Sydney Catholic School’s forthcoming North Sydney educational precinct has been given a name – and it’s a familiar one for those who know the area’s history.

The new K-12 school will be known as Marist Catholic College North Shore when it opens in 2021, and will incorporate St Mary’s Catholic Primary School North Sydney and Marist College North Shore.

The name of the forthcoming school was announced at a symposium that drew together parents, parishioners, and senior leaders on 27 June. It recognises the partnership that has existed between the Jesuit Fathers and the Marist Brothers on the site for 130 years.

Also revealed were the names of the school’s two campuses, which will offer students stage-specific contemporary learning spaces and provide a seamless curriculum pathway from Kindergarten to Year 12. The primary campus will continue to be called St Mary’s, while the secondary campus will be called La Valla.

The two campuses will retain their existing leadership, and the new names and direction were welcomed by St Mary’s Principal Beverly Coffey.

She said becoming one college would enhance opportunities for primary children – particularly gifted and talented students, who will have access to the senior school’s library, science labs and other resources for extension projects.

“It’s such a nice journey for the child to go right through,” she said, “to situate both schools under the same logo and colours.”

“Marists have a wonderful charism that will be a great educational framework – the curriculum offerings will be very rich and diverse.”

Presenters at the recent symposium also discussed the site’s design and the new co-educational secondary program, which will see girls admitted to Year 7 from 2021.

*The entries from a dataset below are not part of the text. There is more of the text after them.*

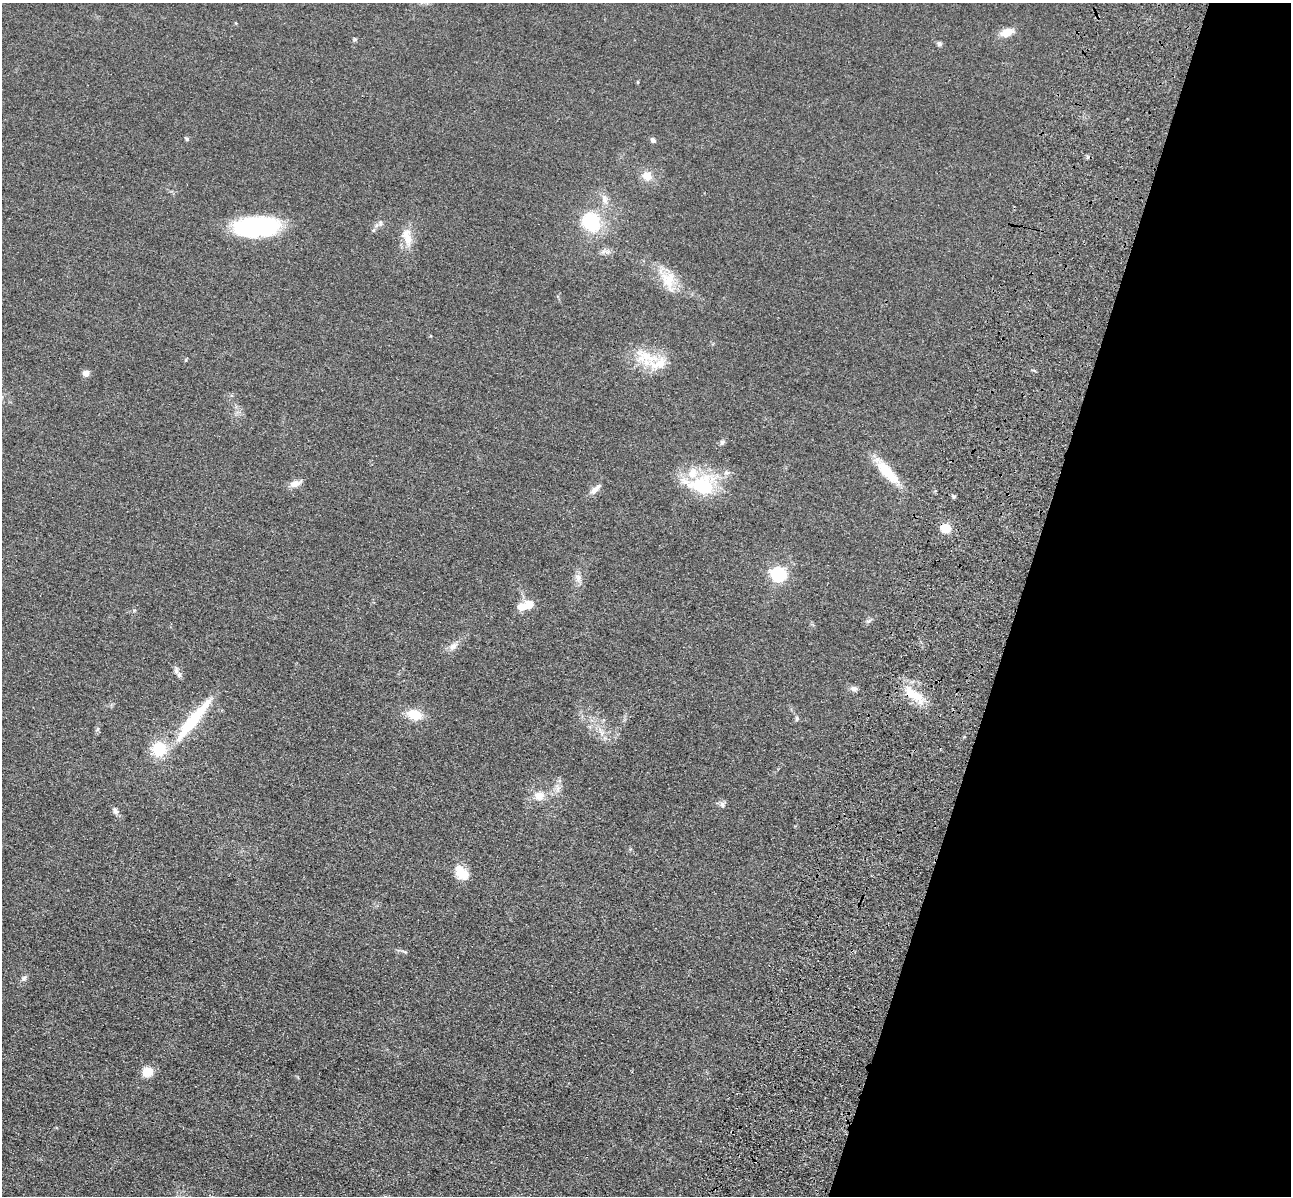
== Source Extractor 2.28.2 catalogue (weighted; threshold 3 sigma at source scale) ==
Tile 8 of 4 x 4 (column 4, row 2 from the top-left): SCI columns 4040-5328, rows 2786-3979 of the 5350 x 5365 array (HDU 1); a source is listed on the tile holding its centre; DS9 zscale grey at full resolution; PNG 1293 x 1198 px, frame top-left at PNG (2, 3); no overlay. Shown black and unused: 21% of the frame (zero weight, under 3 of 4 exposures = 9% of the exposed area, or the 3 px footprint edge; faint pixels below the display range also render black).
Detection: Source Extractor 2.28.2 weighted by HDU 2 'WHT'; one run over the whole footprint, this tile lists its part. Background 0.0484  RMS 0.0086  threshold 0.0389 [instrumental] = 3 sigma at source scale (4.5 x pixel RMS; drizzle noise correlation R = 1.50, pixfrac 1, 0.05/0.05 arcsec/px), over >= 5 px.
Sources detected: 49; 2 inside a brighter object's white glare — not listed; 6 inside a brighter listed object's ellipse — not listed separately; the other 41 listed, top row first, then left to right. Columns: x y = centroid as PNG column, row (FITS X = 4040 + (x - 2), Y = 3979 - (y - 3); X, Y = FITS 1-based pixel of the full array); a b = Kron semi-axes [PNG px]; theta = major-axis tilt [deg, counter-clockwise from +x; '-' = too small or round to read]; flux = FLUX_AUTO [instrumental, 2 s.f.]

Marist College North Shore Principal Anthony Duncan said he hopes to ensure there is an equal ratio of boys and girls in La Valla’s initial co-educational cohort.

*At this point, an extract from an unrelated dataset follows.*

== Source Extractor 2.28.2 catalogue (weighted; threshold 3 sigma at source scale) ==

“La Valla was the first parish of St Marcellin Champagnat, founder of the Marist Brothers, who were formed to educate poor country children in post-revolution France” Mr Duncan said.

“We are excited about the new college having this name – it links nicely to the history of education on this site.”

The new-look college will take on its new name and structure from 2021.
The school’s design, logo and colours are still to be determined.